____ Document passage

Delhi High Court
Arvind Kaur Narula vs Hanmer Msl Communications Pvt Ltd on 12 March, 2018
Author: Prathiba M. Singh
Bench: Prathiba M. Singh
$~6
* IN THE HIGH COURT OF DELHI AT NEW DELHI
Date of Decision: 12th March, 2018
+ RFA 440/2013
ARVIND KAUR NARULA ..... Appellant
Through: Mr. Devender Chaudhary and Mr.
Roopsi Sabharwal, Advocates.
(M:9891498983)
versus
HANMER MSL COMMUNICATIONS PVT LTD ..... Respondent
Through: Mr. R. Sudhinder and Mr. Dattatray
Vyas, Advocates.
CORAM:
JUSTICE PRATHIBA M. SINGH
Prathiba M. Singh, J. (Oral)
1. The appeal arises out of the impugned order dated 8th August, 2013 by which the application for leave to defend filed by the Appellant/Defendant (hereinafter, „Defendant‟) was dismissed and the suit was decreed in favour of the Respondent/Plaintiff (hereinafter, „Plaintiff‟) for a sum of Rs.5,50,400/- with interest @ 12% per annum from 31st October, 2010 and pendente lite interest as well as future interest @ 10% on the suit amount from date of institution of suit till realization. When the present appeal was entertained, a sum of Rs.8,31,104/- was deposited and the same is lying in FDR with the Registry of this Court.
2. The subject transaction arises out of a lease agreement dated 30th July, 2009 in respect of premises bearing No.E-228, Ground Floor and Basement, East of Kailash, New Delhi. Relevant clauses of the said lease agreement are set out below:
RFA 440/2013 Page 1 of 11"1) That in consideration of the rent hereinafter reserved and all the covenants and conditions hereafter contained and on the part of the LESSEE to pay, observe and perform the LESSOR hereby demises unto basement Property bearing No.E-
228, Basement. East of Kailash, New Delhi-
110065 measuring approx. 2250 sq. ft. hereinafter referred to as "THE DEMISED PREMISES"

________

(Task brief): Retype the portion of the Delhi High Court judgment starting with "Delhi High Court" and going on through "(M:9891498983)".

____ Excerpted data

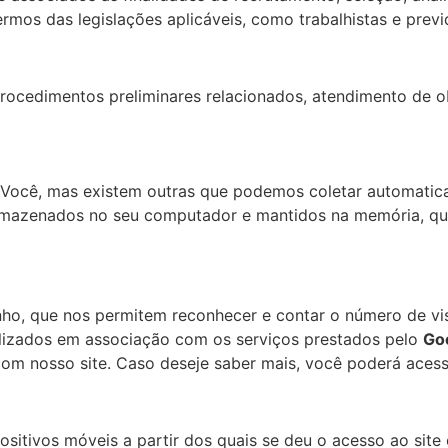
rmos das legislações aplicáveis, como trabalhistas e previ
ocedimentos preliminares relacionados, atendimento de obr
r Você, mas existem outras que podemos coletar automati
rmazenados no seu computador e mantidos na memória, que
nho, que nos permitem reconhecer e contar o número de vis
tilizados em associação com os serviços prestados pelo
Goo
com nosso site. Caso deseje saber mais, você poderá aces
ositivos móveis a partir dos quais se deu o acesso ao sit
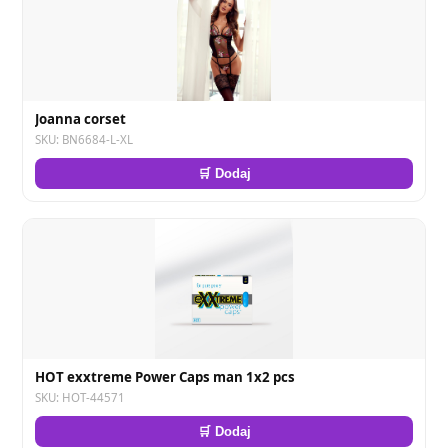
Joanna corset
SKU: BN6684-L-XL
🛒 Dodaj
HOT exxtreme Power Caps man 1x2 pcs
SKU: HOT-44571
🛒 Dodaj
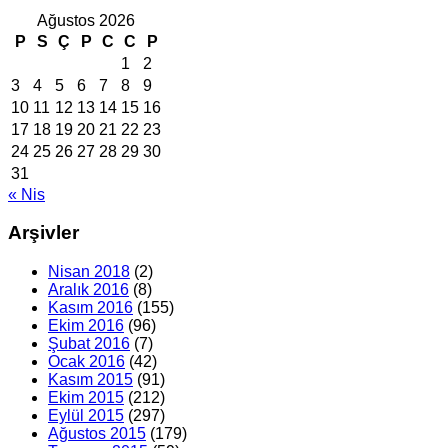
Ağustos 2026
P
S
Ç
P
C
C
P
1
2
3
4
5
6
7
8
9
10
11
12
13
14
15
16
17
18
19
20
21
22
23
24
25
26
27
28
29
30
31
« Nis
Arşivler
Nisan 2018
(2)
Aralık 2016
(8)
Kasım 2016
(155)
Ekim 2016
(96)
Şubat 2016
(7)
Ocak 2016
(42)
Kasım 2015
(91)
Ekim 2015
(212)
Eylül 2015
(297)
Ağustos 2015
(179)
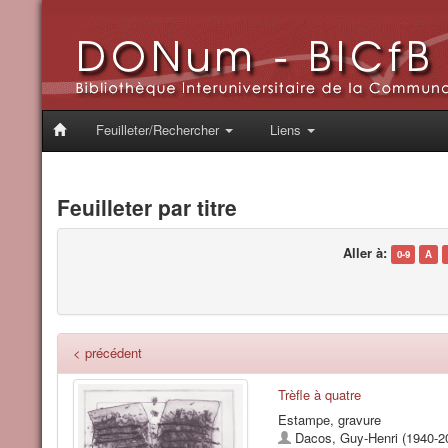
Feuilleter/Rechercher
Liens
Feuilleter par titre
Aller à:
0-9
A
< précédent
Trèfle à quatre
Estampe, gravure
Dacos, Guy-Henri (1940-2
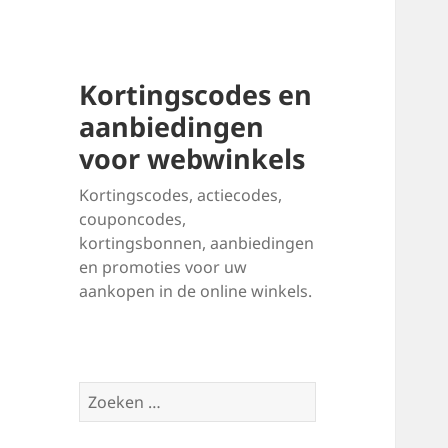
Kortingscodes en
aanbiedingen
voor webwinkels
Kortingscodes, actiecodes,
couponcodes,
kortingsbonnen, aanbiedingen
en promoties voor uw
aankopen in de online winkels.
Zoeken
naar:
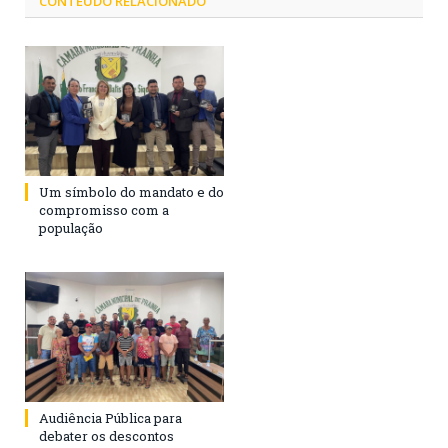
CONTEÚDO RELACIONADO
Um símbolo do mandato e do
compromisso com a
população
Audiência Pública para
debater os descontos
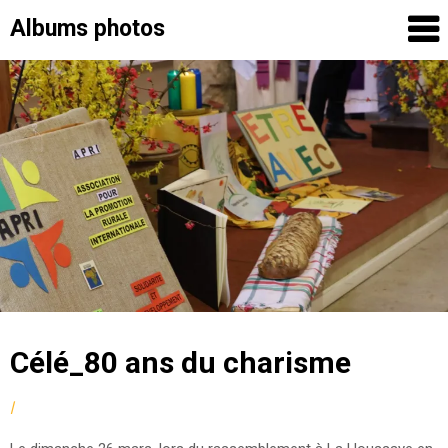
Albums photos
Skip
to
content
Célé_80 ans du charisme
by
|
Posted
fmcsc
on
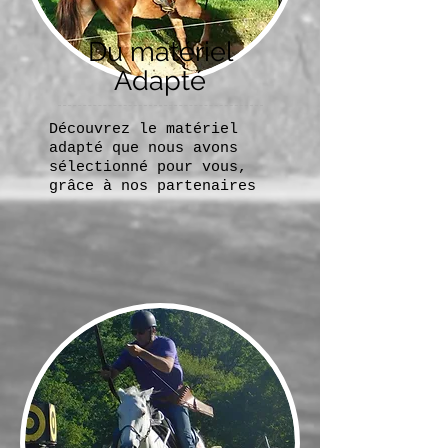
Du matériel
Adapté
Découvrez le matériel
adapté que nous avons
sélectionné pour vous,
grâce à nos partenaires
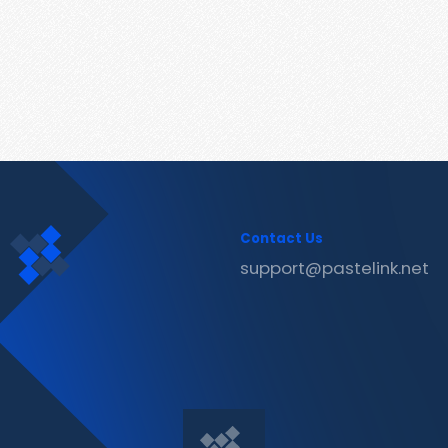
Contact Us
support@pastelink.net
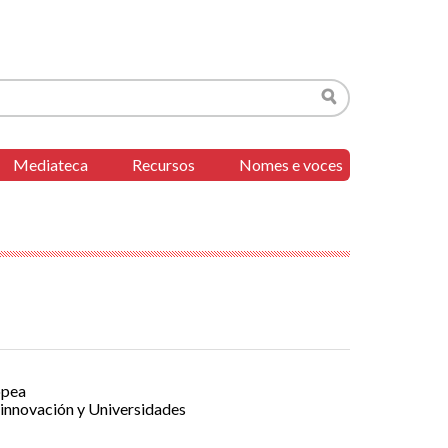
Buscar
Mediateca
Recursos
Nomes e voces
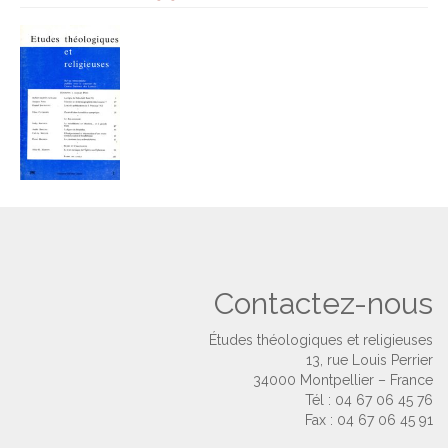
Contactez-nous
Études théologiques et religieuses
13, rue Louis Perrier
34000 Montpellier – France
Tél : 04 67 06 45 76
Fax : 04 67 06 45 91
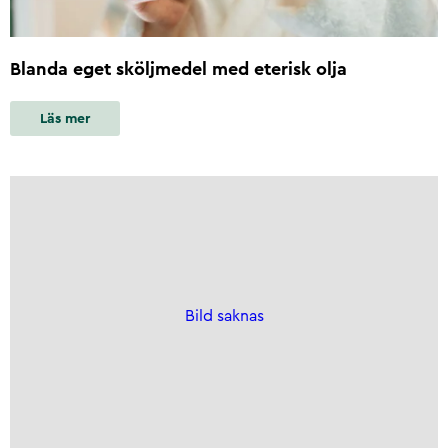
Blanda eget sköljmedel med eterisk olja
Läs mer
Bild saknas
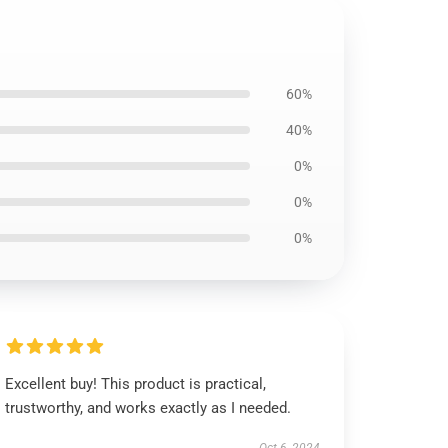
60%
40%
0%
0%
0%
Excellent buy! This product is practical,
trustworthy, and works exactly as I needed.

________

(Task solution):
Delhi High Court
Arvind Kaur Narula vs Hanmer Msl Communications Pvt Ltd on 12 March, 2018
Author: Prathiba M. Singh
Bench: Prathiba M. Singh
$~6
* IN THE HIGH COURT OF DELHI AT NEW DELHI
Date of Decision: 12th March, 2018
+ RFA 440/2013
ARVIND KAUR NARULA ..... Appellant
Through: Mr. Devender Chaudhary and Mr.
Roopsi Sabharwal, Advocates.
(M:9891498983)